Ángel Mario Carreño
REFLEXIONES DE UN NONAGENARIO
El milagro Zapatero
LA CIUDAD QUE TODAVÍA ESTÁ
Para comprender un lugar hay que contemplarlo desde toda perspectiva. Sólo observando un paisaje podemos ser paisaje. Auria, que es un valle hundido desde viejos tiempos geológicos (y en esos movimientos tectónicos emergió el agua termal que la ciudad desprecia), regala ciertas vistas desde arriba. Son vistas parciales desde las colinas y montecitos circundantes. Vistas nunca completas, quizá porque el destino de Auria es imposible y su estampa está fragmentada como las cabezas de sus habitantes, más empeñados en destruir la ciudad que en pensar colectivamente un destino amable.
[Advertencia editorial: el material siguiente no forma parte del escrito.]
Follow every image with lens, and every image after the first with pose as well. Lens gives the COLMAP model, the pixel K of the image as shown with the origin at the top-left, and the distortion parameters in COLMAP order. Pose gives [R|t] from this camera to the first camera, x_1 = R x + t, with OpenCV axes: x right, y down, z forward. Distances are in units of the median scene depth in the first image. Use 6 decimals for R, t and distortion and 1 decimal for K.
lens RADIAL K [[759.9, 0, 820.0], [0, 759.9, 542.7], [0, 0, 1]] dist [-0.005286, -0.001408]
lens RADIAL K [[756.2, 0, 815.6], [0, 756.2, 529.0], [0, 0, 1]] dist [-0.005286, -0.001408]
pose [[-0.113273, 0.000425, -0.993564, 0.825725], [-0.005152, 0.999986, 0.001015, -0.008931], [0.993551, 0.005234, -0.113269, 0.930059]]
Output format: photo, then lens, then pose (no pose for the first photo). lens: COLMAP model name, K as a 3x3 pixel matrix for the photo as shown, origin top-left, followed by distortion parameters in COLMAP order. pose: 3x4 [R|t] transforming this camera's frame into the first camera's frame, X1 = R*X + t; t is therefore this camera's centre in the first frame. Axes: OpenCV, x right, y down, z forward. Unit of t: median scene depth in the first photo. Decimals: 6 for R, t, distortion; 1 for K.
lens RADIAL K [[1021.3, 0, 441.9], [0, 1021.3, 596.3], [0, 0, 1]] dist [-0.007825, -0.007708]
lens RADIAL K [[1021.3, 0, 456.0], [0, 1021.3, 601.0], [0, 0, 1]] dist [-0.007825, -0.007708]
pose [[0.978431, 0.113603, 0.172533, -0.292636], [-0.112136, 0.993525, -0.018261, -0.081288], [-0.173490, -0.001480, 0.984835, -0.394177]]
Conseguir ver nunca significa dominar, pero algo parecido a la comprensión se hace posible cuando uno intenta unir los puntos y fundir los trozos dispersos en una perspectiva única. De eso también van las atalayas y miradores. Son desarrolladores de piedad al unificar vistazos. Porque solo el que consigue ver comprende. Y el que comprende es capaz de perdonar.
Cada vez que subo es siempre para el ejercicio de los ojos y nunca de los oídos, porque ya no se siente silbar el viento, sino el estruendo infatigable de los hombres con sus máquinas de ruido
Muchos sábados infantiles, papá nos llevaba al monte del seminario. El plan era sencillo, subir hasta allí y mirar. Eso hacíamos mi hermano y yo, sin entenderlo del todo, pero disfrutando como disfrutan los niños con cualquier cosa. Ahora creo que en realidad era una idea compleja: salir de nosotros, ver la ciudad latir ahí abajo, observar la catástrofe urbana y también la duda de uno mismo, esa que acompaña a toda conciencia. El monte del seminario, con esos eucaliptos aislados y su perfume balsámico (sueltos no son tan terribles), ese edificio a medio abandonar (la idea misma de la existencia de un seminario es una idea apolillada) y el solcito afable de un sábado por la mañana, es siempre un buen lugar para estar y recomponerse. Desde arriba se recuerda que Auria es una cosita delicada, una hermosa ciudad vieja secuestrada por sus propios ciudadanos, que llevan décadas destruyéndola organizadamente hasta convertirla en un amasijo insoportable de edificios feos, calles horrorosas, parques sin árboles, tiendas de aluvión.
Cuando subíamos con papá, hace una burrada de años que han pasado rapidísimo, todavía se respiraba cierta calma, porque la vida no se había vuelto tan catastróficamente bullera ni el mundo se había acelerado tantísimo, aunque ya fuera insalvable. Cada vez que subo es siempre para el ejercicio de los ojos y nunca de los oídos, porque ya no se siente silbar el viento, sino el estruendo infatigable de los hombres con sus máquinas de ruido. Rodeado de autopistas y carreteras-tragedia, que han robado el curso del río y sus orillas mágicas a las personas para entregárselo al tráfico y su violencia, el montecito del seminario tiene una sensación de urgencia, de estrés ambiental. Abajo se ve el amasijo de casas feas que ha engullido a la ciudad medieval (que, recordemos, está abandonada a su suerte, desdentada y colonizada de coches), los puentes-catástrofe que han ido salvando el río (con la rotonda ridícula que tiene el puente romano en miniatura, que parece haber sido encargada y facturada por un colegial), las termas ardidas, las termas inundadas, las termas vigiladas, las termas despreciadas. También se distingue el trenecito de turistas ridículo (el tren de turistas es ridículo porque el turismo es ridículo) y las colmenas perversas de el Pino, que son más cárcel para desfavorecidos que una propuesta de habitación digna. Entre tanta desolación, baja el padre Miño, que sigue bajando desde un tiempo fuera del tiempo, desafiante a presas y zancadillas, tranquilo y glorioso, porque seguirá bajando cuando Auria sea una ruina silenciosa. Entonces podrá encontrarse con el Barbaña, una vez caídos los hormigones torpes de este tiempo de torpes y celebrar limpios la vida que baja, verdadera sangre de la tierra.